In a study, it was found that over 80% of the U.S. population can be identified using a combination of their gender, birthdate, and zip code. This is more than a serious threat. Once again, to continue the theme from yesterday - we are not the consumer anymore, but we are the data. The next time you are bored, just hang out at the local pharmacy and within minutes, you will hear the pharmacist ask the next customer for their name and birthday. From this, you could easily assume their zip code (which is either the same as yours or a nearby town) and you would have enough to start the re-identification process.

Although state laws are beginning to protect the consumer in more ways, it may be too late. In the last couple of years, the explosion in big data has projected your personal information all over the web like shrapnel. The fact remains - it only takes a couple scraps of data about someone to begin piecing together the puzzle that could eventually grant someone access to their medical records, bank accounts, social media connections, cell phone bills, pharmacy history, private activity from a dating site, and just about any other database in which they exist.

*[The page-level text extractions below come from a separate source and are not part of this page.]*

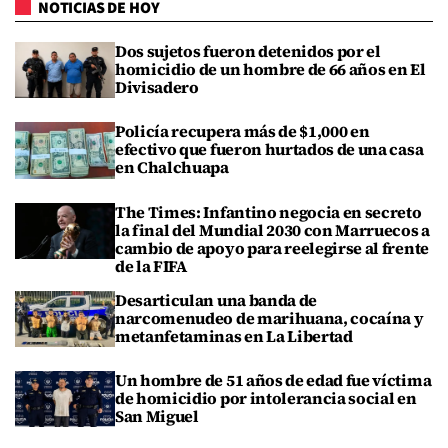
NOTICIAS DE HOY
Dos sujetos fueron detenidos por el
homicidio de un hombre de 66 años en El
Divisadero
Policía recupera más de $1,000 en
efectivo que fueron hurtados de una casa
en Chalchuapa
The Times: Infantino negocia en secreto
la final del Mundial 2030 con Marruecos a
cambio de apoyo para reelegirse al frente
de la FIFA
Desarticulan una banda de
narcomenudeo de marihuana, cocaína y
metanfetaminas en La Libertad
Un hombre de 51 años de edad fue víctima
de homicidio por intolerancia social en
San Miguel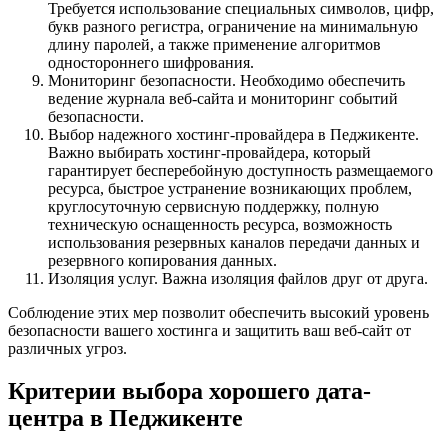
Требуется использование специальных символов, цифр,
букв разного регистра, ограничение на минимальную
длину паролей, а также применение алгоритмов
одностороннего шифрования.
Мониторинг безопасности. Необходимо обеспечить
ведение журнала веб-сайта и мониторинг событий
безопасности.
Выбор надежного хостинг-провайдера в Педжикенте.
Важно выбирать хостинг-провайдера, который
гарантирует бесперебойную доступность размещаемого
ресурса, быстрое устранение возникающих проблем,
круглосуточную сервисную поддержку, полную
техническую оснащенность ресурса, возможность
использования резервных каналов передачи данных и
резервного копирования данных.
Изоляция услуг. Важна изоляция файлов друг от друга.
Соблюдение этих мер позволит обеспечить высокий уровень
безопасности вашего хостинга и защитить ваш веб-сайт от
различных угроз.
Критерии выбора хорошего дата-
центра в Педжикенте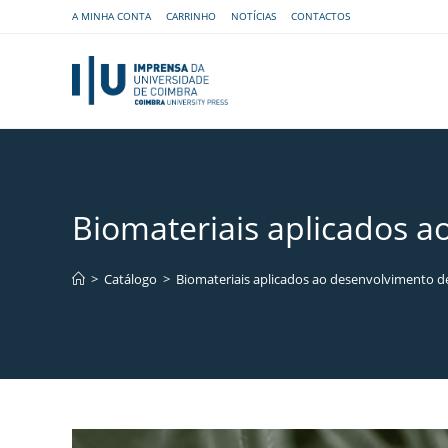
A MINHA CONTA
CARRINHO
NOTÍCIAS
CONTACTOS
Biomateriais aplicados a
>
Catálogo
>
Biomateriais aplicados ao desenvolvimento d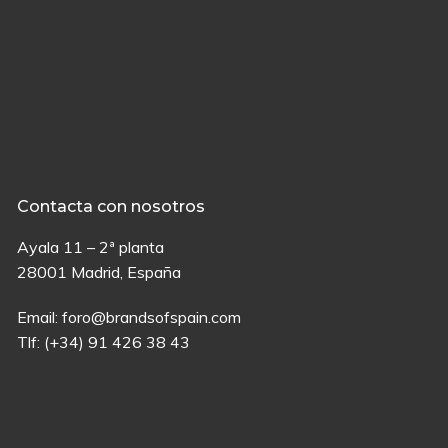
Contacta con nosotros
Ayala 11 – 2ª planta
28001 Madrid, España
Email:
foro@brandsofspain.com
Tlf:
(+34) 91 426 38 43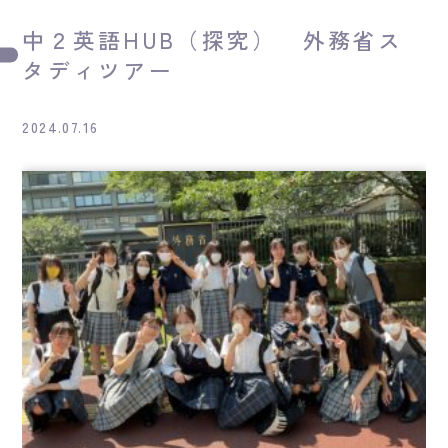
中２英語HUB（探究） 外務省ス
タディツアー
2024.07.16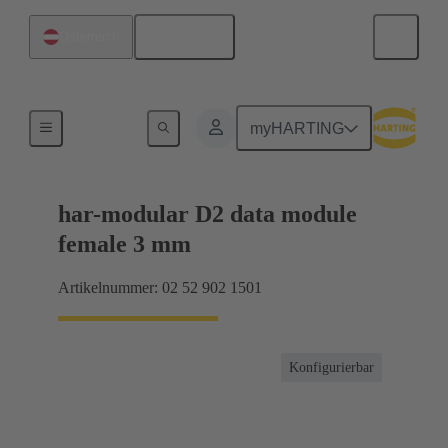
Deutsch
Österreich
Motherboard-to-Daughtercard Verbindungen
myHARTING
har-modular D2 data module
female 3 mm
Artikelnummer: 02 52 902 1501
Konfigurierbar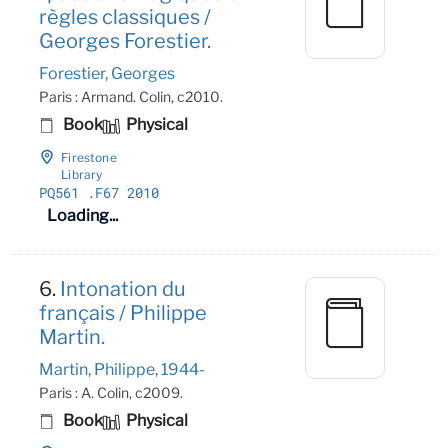
règles classiques /
Georges Forestier.
Forestier, Georges
Paris : Armand. Colin, c2010.
Book
Physical
Firestone
Library
PQ561
.F67 2010
Loading...
6.
Intonation du
français / Philippe
Martin.
Martin, Philippe, 1944-
Paris : A. Colin, c2009.
Book
Physical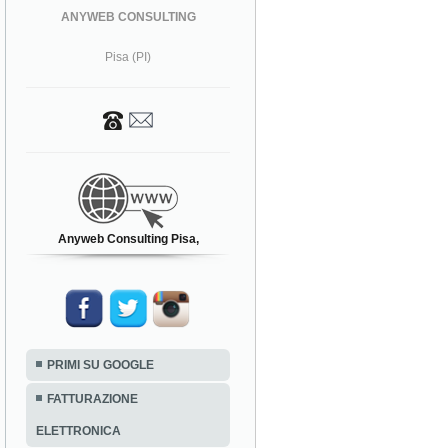
ANYWEB CONSULTING
Pisa (PI)
Anyweb Consulting Pisa,
PRIMI SU GOOGLE
FATTURAZIONE
ELETTRONICA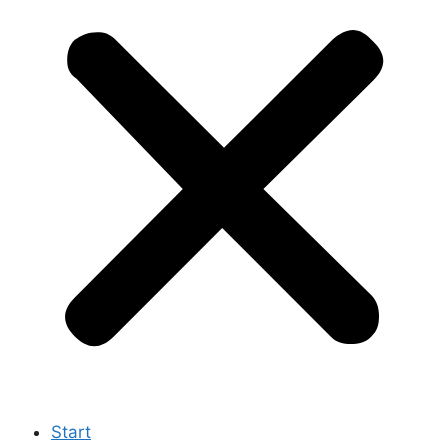
Start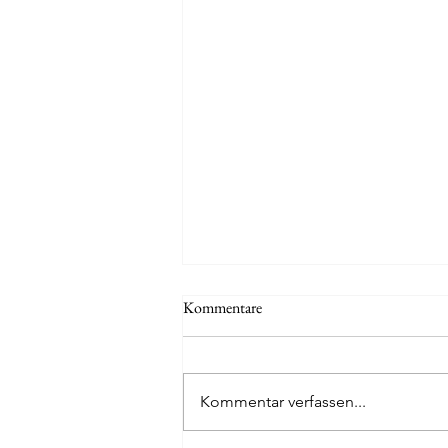
Kommentare
Kommentar verfassen...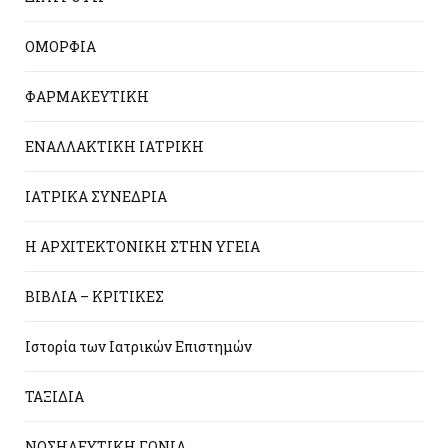
ΟΜΟΡΦΙΑ
ΦΑΡΜΑΚΕΥΤΙΚΗ
ΕΝΑΛΛΑΚΤΙΚΗ ΙΑΤΡΙΚΗ
ΙΑΤΡΙΚΑ ΣΥΝΕΔΡΙΑ
Η ΑΡΧΙΤΕΚΤΟΝΙΚΗ ΣΤΗΝ ΥΓΕΙΑ
ΒΙΒΛΙΑ – ΚΡΙΤΙΚΕΣ
Ιστορία των Ιατρικών Επιστημών
ΤΑΞΙΔΙΑ
ΝΟΣΗΛΕΥΤΙΚΗ ΓΩΝΙΑ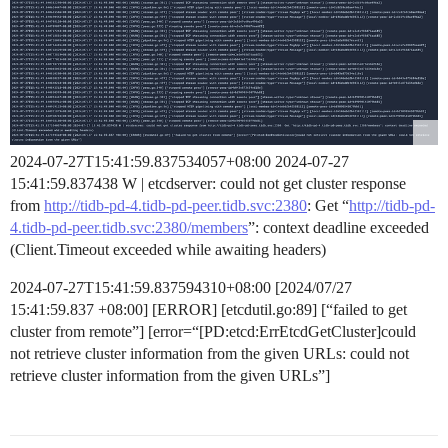
2024-07-27T15:41:59.837534057+08:00 2024-07-27
15:41:59.837438 W | etcdserver: could not get cluster response
from
http://tidb-pd-4.tidb-pd-peer.tidb.svc:2380
: Get “
http://tidb-pd-
4.tidb-pd-peer.tidb.svc:2380/members
”: context deadline exceeded
(Client.Timeout exceeded while awaiting headers)
2024-07-27T15:41:59.837594310+08:00 [2024/07/27
15:41:59.837 +08:00] [ERROR] [etcdutil.go:89] [“failed to get
cluster from remote”] [error=“[PD:etcd:ErrEtcdGetCluster]could
not retrieve cluster information from the given URLs: could not
retrieve cluster information from the given URLs”]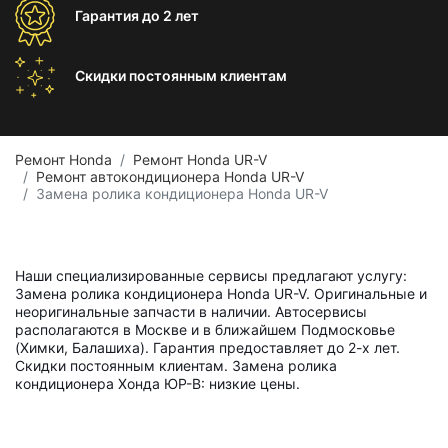
Гарантия
до 2 лет
Скидки постоянным
клиентам
Ремонт Honda
Ремонт Honda UR-V
Ремонт автокондиционера Honda UR-V
Замена ролика кондиционера Honda UR-V
Наши специализированные сервисы предлагают услугу:
Замена ролика кондиционера Honda UR-V. Оригинальные и
неоригинальные запчасти в наличии. Автосервисы
располагаются в Москве и в ближайшем Подмосковье
(Химки, Балашиха). Гарантия предоставляет до 2-х лет.
Скидки постоянным клиентам. Замена ролика
кондиционера Хонда ЮР-В: низкие цены.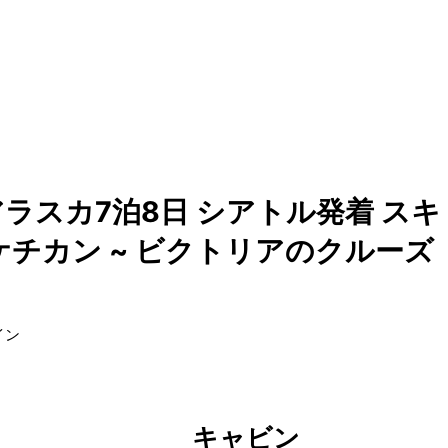
ラスカ7泊8日 シアトル発着 スキ
 ケチカン ~ ビクトリアのクルーズ
イン
キャビン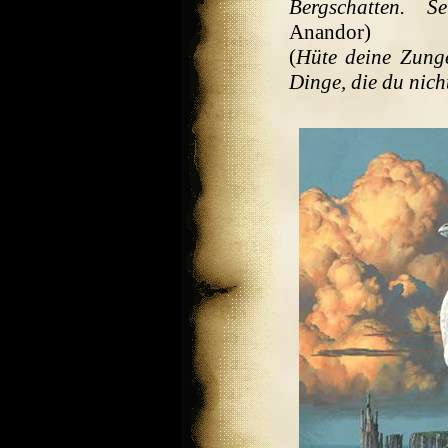
Bergschatten. S
Anandor)
(
Hüte deine Zung
Dinge, die du nich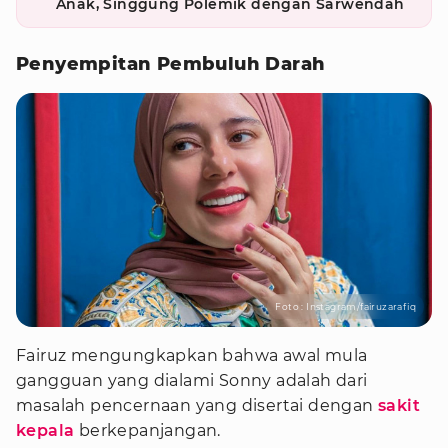
Anak, Singgung Polemik dengan Sarwendah
Penyempitan Pembuluh Darah
Foto : Instagram/fairuzarafiq
Fairuz mengungkapkan bahwa awal mula
gangguan yang dialami Sonny adalah dari
masalah pencernaan yang disertai dengan
sakit
kepala
berkepanjangan.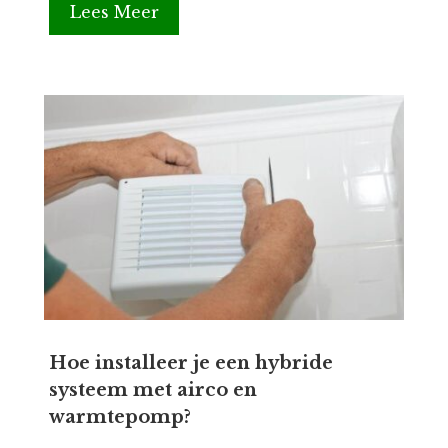
Lees Meer
Hoe installeer je een hybride
systeem met airco en
warmtepomp?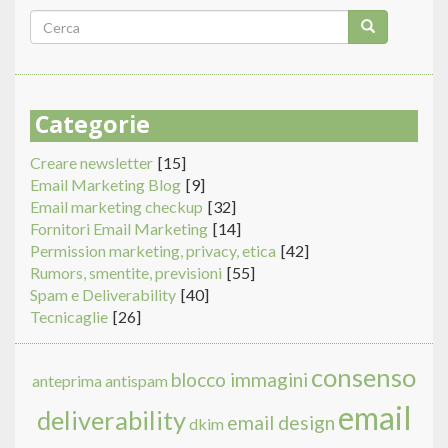
Form
di
Cerca
ricerca
Categorie
Creare newsletter
[15]
Email Marketing Blog
[9]
Email marketing checkup
[32]
Fornitori Email Marketing
[14]
Permission marketing, privacy, etica
[42]
Rumors, smentite, previsioni
[55]
Spam e Deliverability
[40]
Tecnicaglie
[26]
consenso
blocco immagini
anteprima
antispam
email
deliverability
email design
dkim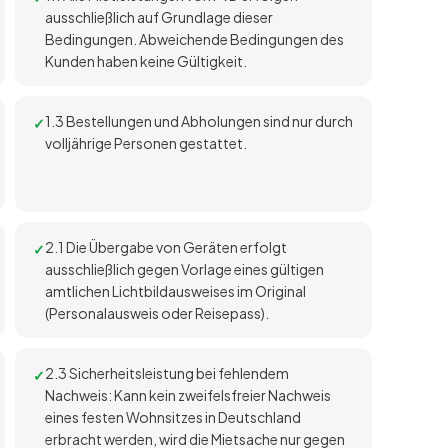
ausschließlich auf Grundlage dieser
Bedingungen. Abweichende Bedingungen des
Kunden haben keine Gültigkeit.
1.3 Bestellungen und Abholungen sind nur durch
volljährige Personen gestattet.
2.1 Die Übergabe von Geräten erfolgt
ausschließlich gegen Vorlage eines gültigen
amtlichen Lichtbildausweises im Original
(Personalausweis oder Reisepass).
2.3 Sicherheitsleistung bei fehlendem
Nachweis: Kann kein zweifelsfreier Nachweis
eines festen Wohnsitzes in Deutschland
erbracht werden, wird die Mietsache nur gegen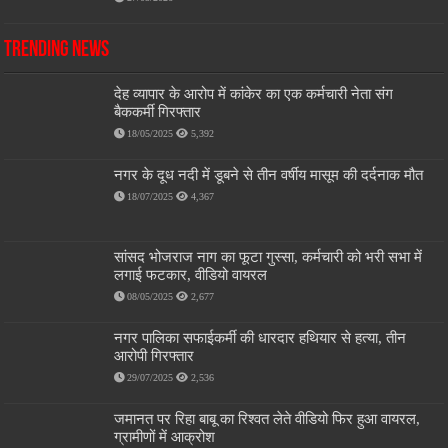
Trending News
देह व्यापार के आरोप में कांकेर का एक कर्मचारी नेता संग
बैककर्मी गिरफ्तार
18/05/2025
5,392
नगर के दूध नदी में डूबने से तीन वर्षीय मासूम की दर्दनाक मौत
18/07/2025
4,367
सांसद भोजराज नाग का फूटा गुस्सा, कर्मचारी को भरी सभा में
लगाई फटकार, वीडियो वायरल
08/05/2025
2,677
नगर पालिका सफाईकर्मी की धारदार हथियार से हत्या, तीन
आरोपी गिरफ्तार
29/07/2025
2,536
जमानत पर रिहा बाबू का रिश्वत लेते वीडियो फिर हुआ वायरल,
ग्रामीणों में आक्रोश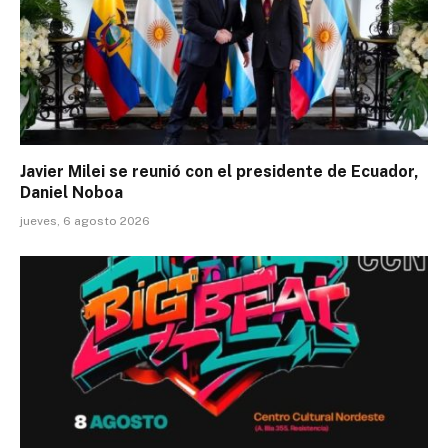
Javier Milei se reunió con el presidente de Ecuador,
Daniel Noboa
jueves, 6 agosto 2026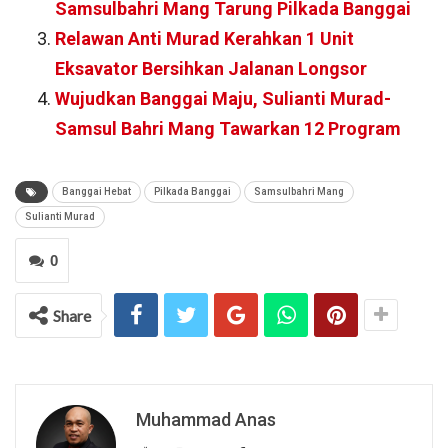
Samsulbahri Mang Tarung Pilkada Banggai
Relawan Anti Murad Kerahkan 1 Unit
Eksavator Bersihkan Jalanan Longsor
Wujudkan Banggai Maju, Sulianti Murad-
Samsul Bahri Mang Tawarkan 12 Program
Banggai Hebat
Pilkada Banggai
Samsulbahri Mang
Sulianti Murad
0
Share
Muhammad Anas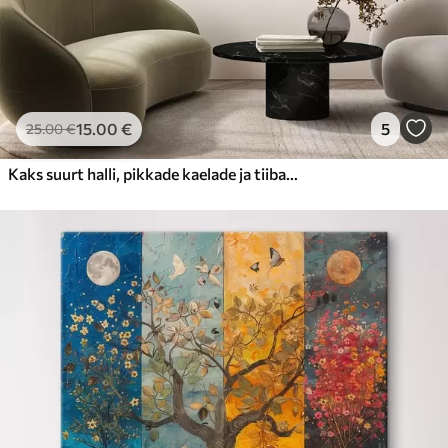
15
.00
€
5
25
.00
€
Kaks suurt halli, pikkade kaelade ja tiibadega kraanat, mis seisavad puudest ümbritsetud udujärves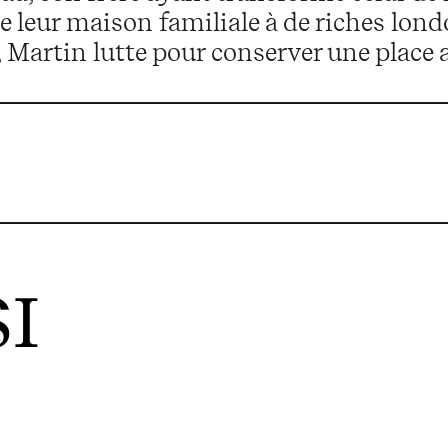
de leur maison familiale à de riches lon
 Martin lutte pour conserver une place a
I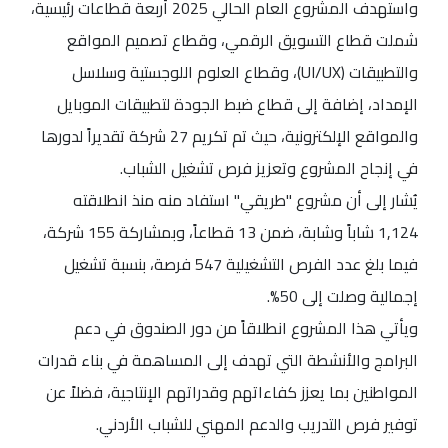
واستهدف المشروع العام الحالي 2025 أربعة قطاعات رئيسية،
شملت قطاع التسويق الرقمي، وقطاع تصميم المواقع
والتطبيقات (UI/UX)، وقطاع العلوم اللوجستية وسلاسل
الإمداد، إضافة إلى قطاع ضبط الجودة لتطبيقات الموبايل
والمواقع الإلكترونية، حيث تم تكريم 27 شركة تقديراً لدورها
في إنجاح المشروع وتعزيز فرص تشغيل الشباب.
يُشار إلى أن مشروع "طريقي" استفاد منه منذ انطلاقته
1,124 شاباً وشابة، ضمن 13 قطاعاً، وبمشاركة 155 شركة،
فيما بلغ عدد الفرص التشغيلية 547 فرصة، بنسبة تشغيل
إجمالية وصلت إلى 50%.
ويأتي هذا المشروع انطلاقاً من دور الصندوق في دعم
البرامج والأنشطة التي تهدف إلى المساهمة في بناء قدرات
المواطنين بما يعزز كفاءاتهم وقدراتهم الإنتاجية، فضلاً عن
توفير فرص التدريب والدعم المهني للشباب الأردني.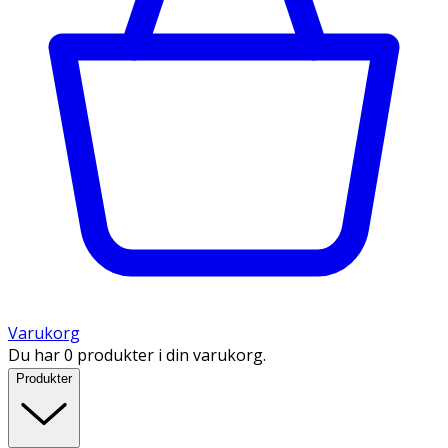
Varukorg
Du har 0 produkter i din varukorg.
Produkter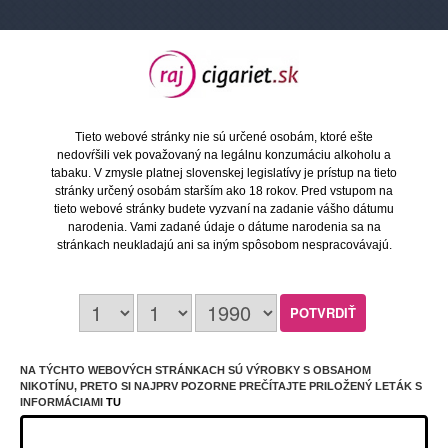
VOOPOO VINCI S posúva každodenné vapovanie na
novú úroveň vďaka elegantnému prevedeniu
Luminous Palette a čistému minimalistickému dizajnu.
Telo z hliníkovej zliatiny a odolného PC pôsobí
prémiovo, pritom zostáva ľahké a príjemné do ruky.
Tieto webové stránky nie sú určené osobám, ktoré ešte
Integrovaná batéria Ultra Endurance Lithium Power s
nedovŕšili vek považovaný na legálnu konzumáciu alkoholu a
kapacitou 2000mAh poskytuje mimoriadnu výdrž - pri
tabaku. V zmysle platnej slovenskej legislatívy je prístup na tieto
intenzívnom používaní až tri dni a pri ľahkom režime
dokáže fungovať pokojne celý týždeň bez nabíjania.
stránky určený osobám starším ako 18 rokov. Pred vstupom na
Maximálny výkon 40W zaisťuje vyvážený MTL aj RDL
tieto webové stránky budete vyzvaní na zadanie vášho dátumu
prejav a stabilnú dodávku výkonu v každom ťahu.
narodenia. Vami zadané údaje o dátume narodenia sa na
stránkach neukladajú ani sa iným spôsobom nespracovávajú.
Zásadnú úlohu zohráva aj vylepšená cartridge VINCI S
s objemom 2ml a pohodlným plnením z hornej strany,
ktorá využíva technológiu iCOSM CODE 2.0. Tá
optimalizuje chuť, minimalizuje riziko pretekania a
prináša mimoriadne konzistentnú tvorbu pary aj po
dlhej dobe používania.
Prehľadná LED indikácia stavu batérie s farebným
NA TÝCHTO WEBOVÝCH STRÁNKACH SÚ VÝROBKY S OBSAHOM
rozlíšením umožňuje okamžitú orientáciu a dopĺňa
NIKOTÍNU, PRETO SI NAJPRV POZORNE PREČÍTAJTE PRILOŽENÝ LETÁK S
celkovú jednoduchosť každodenného používania.
INFORMÁCIAMI
TU
Štýlový povrch Luminous Palette dodáva zariadenie
charakter a jasne odlišuje VINCI S od bežných pod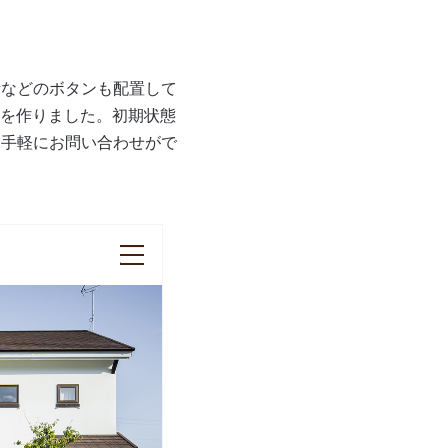
話などのボタンも配置して
境を作りました。初期状態
、手軽にお問い合わせがで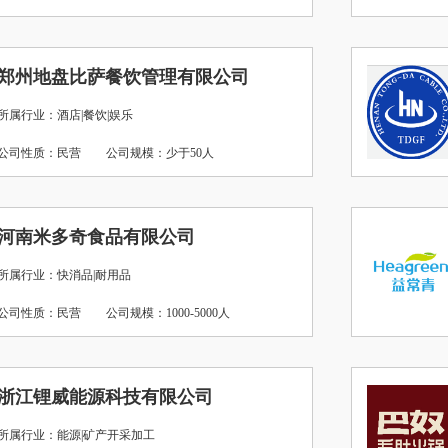
郑州地盘比萨餐饮管理有限公司
所属行业：酒店|餐饮|娱乐
公司性质：民营
公司规模：少于50人
河南米多奇食品有限公司
所属行业：快消品|耐用品
公司性质：民营
公司规模：1000-5000人
浙江锂威能源科技有限公司
所属行业：能源|矿产开采加工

In the race between technology and the law, technology is the hare and the law is the tortoise. Unfortunately, we are simply spectators standing on the sidelines, scratching our heads and wondering when it all went wrong. We have become too desensitized to worry about privacy.

Outstanding post. Am in work developing a hyper personalized life coach app, which of course needs all the personal data it can get to be most effective; yet our company wants to seriously protect the data and develop a trust relationship with the user (monetizing the app does not depend on the personal data). Your insights to our users to severely limit public accessible data and therefore help prevent de-anonymizing encrypted information is most helpful.